Realizar desejos com a Make-A-Wish foi algo que sempre quis, a partir do momento em que conheceu a fundação, mas a não abertura de inscrições para ser voluntária fez com que tivesse de esperar um pouco mais. Entretanto, Isabel conseguiu entrar na fundação e começou por fazer ações de voluntariado em eventos da própria instituição. Mas o que queria mesmo era ser voluntária e, para isso, demorou cerca de dois anos até ser admitida. E a paciência foi uma virtude que deu frutos.

Relações desafiantes

A voluntária de 61 anos e a sua amiga, e parceira de dupla, Ana Paula, trabalham juntas para poder proporcionar às crianças que lhes são atribuídas, alegria, momentos de diversão e de distração. Tudo isto enquanto, no processo, vão conhecendo melhor a criança e a sua família, e elas próprias, pela jornada fora. Isabel, e a sua parceira, trabalham essencialmente com crianças com doenças do foro neurológico, descritas pela mesma como “desafiantes”; doenças desta natureza fazem com que a abordagem utilizada com as crianças não seja a dita “convencional”. Por esse mesmo facto, e por estas terem mais limitações do que outras – seja com nenhuma ou outra qualquer doença – a realização pessoal surge quando é conseguido “arrancar uma reação, um lampejo, um brilho nos olhos, uma reação de alegria nestas crianças; uma coisa assim extraordinária.” 

No “pós-desejo”, mantêm contacto com as famílias: “Não só porque nós somos curiosas e gostamos de acompanhar as famílias, mas também parte deles, porque nos querem contar as novidades e como as coisas estão a correr.”

O que fica na memória

Isabel é voluntária há apenas dois anos e já conseguiu concretizar oito desejos. No entanto, é de uma visita à Eurodisney e de um encontro com os amigos do Panda e os Caricas que guarda mais recordações.

Um encontro de sonho // Cristina Gordon

Um encontro de sonho © Cristina Gordon

Diz que a maneira como se vive a realização de cada sonho depende da carga que se põe em cada desejo e, de facto, a cumplicidade que tem com a sua dupla faz a diferença.

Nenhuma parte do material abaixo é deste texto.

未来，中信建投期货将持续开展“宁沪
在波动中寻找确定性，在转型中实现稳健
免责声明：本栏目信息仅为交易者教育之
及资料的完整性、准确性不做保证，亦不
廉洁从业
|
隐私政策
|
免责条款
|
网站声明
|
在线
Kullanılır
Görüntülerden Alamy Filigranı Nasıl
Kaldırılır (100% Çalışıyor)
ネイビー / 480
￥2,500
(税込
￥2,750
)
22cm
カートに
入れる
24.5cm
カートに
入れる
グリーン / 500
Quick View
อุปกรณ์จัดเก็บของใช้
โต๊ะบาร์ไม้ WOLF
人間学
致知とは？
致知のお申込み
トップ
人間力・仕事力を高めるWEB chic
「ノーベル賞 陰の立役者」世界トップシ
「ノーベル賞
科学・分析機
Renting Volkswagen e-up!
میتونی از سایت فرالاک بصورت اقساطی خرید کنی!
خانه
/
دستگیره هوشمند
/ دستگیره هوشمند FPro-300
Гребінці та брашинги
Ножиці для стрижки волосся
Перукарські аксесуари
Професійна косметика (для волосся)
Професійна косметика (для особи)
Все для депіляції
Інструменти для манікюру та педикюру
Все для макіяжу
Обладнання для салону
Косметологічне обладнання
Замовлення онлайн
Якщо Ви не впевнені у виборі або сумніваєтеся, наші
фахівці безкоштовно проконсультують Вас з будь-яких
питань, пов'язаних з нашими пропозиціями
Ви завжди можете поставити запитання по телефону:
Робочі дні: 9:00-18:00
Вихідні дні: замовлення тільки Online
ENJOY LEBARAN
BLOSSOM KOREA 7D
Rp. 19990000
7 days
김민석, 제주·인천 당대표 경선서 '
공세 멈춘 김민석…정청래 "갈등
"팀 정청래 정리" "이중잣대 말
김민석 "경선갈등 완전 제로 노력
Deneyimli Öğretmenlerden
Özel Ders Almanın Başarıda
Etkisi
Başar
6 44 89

Contudo, nem sempre é fácil realizar os desejos das crianças, por motivos que ultrapassam os próprios voluntários.

Apesar disso, o gosto por realizar os desejos de crianças supera todas as complicações e medos que possam surgir no caminho. Num cenário em que se lida com crianças doentes, é fácil tomar por certo que existe sempre medo da perda. Isabel Almeida, por outro lado, vive com outra linha de pensamento. “Quando se contacta com as crianças e com as suas famílias, a força interior que se encontra é uma coisa tão arrebatadora, que se percebe que não há razão… se as pessoas que convivem todos os dias com as crianças, e as próprias crianças, têm aquela força de viver, então porquê ter medo?”, confidencia.  A voluntária diz que o propósito do seu trabalho é exatamente proporcionar uma distração à criança, durante todo o processo e não apenas na concretização do desejo.

“Ao dedicarmos um bocadinho do nosso tempo recebemos muito mais”

Para Isabel, disponibilidade é algo importante e que falta muito hoje em dia. É necessário tempo e empatia. Enquanto voluntária, lida com famílias que se acabam por se desestruturar, pois os pais tendem a focar-se mais na criança que está doente. 

O tempo, que é hoje um bem de uma raridade tamanha, é algo que, para Isabel, se “consegue arranjar”. A gestão dos afazeres é algo que passa por arrumar “pedras dentro de um pote”; vão-se arrumando de acordo com a sua importância.  Confessa que tem o “privilégio” de poder gerir o seu tempo. “No entanto,  quando se quer muito, faz-se acontecer”, afirma. O fazer acontecer desse projeto passa por toda a envolvência com a criança; e faz com que esta experiência não seja somente um objetivo da própria, como também “o criar” de uma memória.

Gratidão

A missão é apenas uma. Ana Paula, Antonieta, Eduardo e Isabel não querem parar por aqui. Sonham em fazer mais. O voluntariado já faz parte de cada um e concretizar sonhos tornou-se praticamente um propósito de vida, que apenas é possível com empatia e com um pouco de sacrifício. Contudo, no final, vale sempre a pena. 

Os seus sorrisos revelam a gratidão, as histórias e um pouco de todos aqueles com quem sonharam e deram a possibilidade de sonhar.